**WHAT YOU SHOULD DO**
Find the line in the entries below that contains "vfov_deg: 56.8". Repeat it exactly, and every line after it through the line that contains "exposure_s: 1/1500".

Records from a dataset
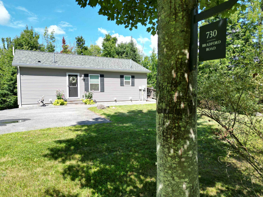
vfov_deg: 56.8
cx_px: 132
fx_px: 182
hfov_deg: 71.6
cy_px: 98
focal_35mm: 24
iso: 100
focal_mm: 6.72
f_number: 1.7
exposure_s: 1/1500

--

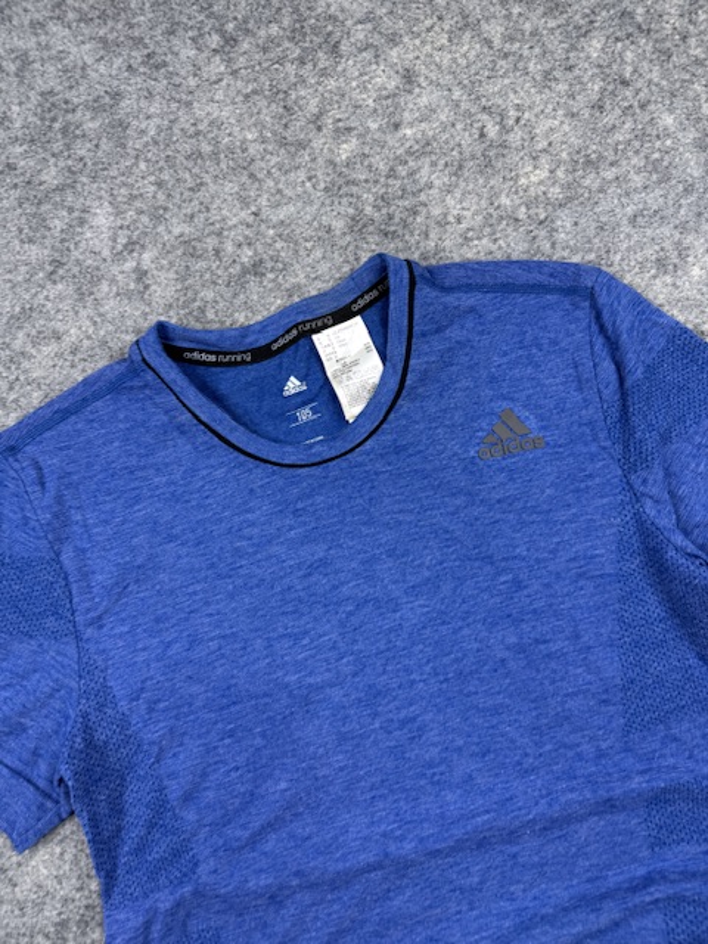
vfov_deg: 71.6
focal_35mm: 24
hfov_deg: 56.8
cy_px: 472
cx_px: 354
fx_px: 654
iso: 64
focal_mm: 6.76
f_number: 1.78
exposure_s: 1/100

**EXPECTED ANSWER**
vfov_deg: 56.8
cx_px: 132
fx_px: 182
hfov_deg: 71.6
cy_px: 98
focal_35mm: 24
iso: 100
focal_mm: 6.72
f_number: 1.7
exposure_s: 1/1500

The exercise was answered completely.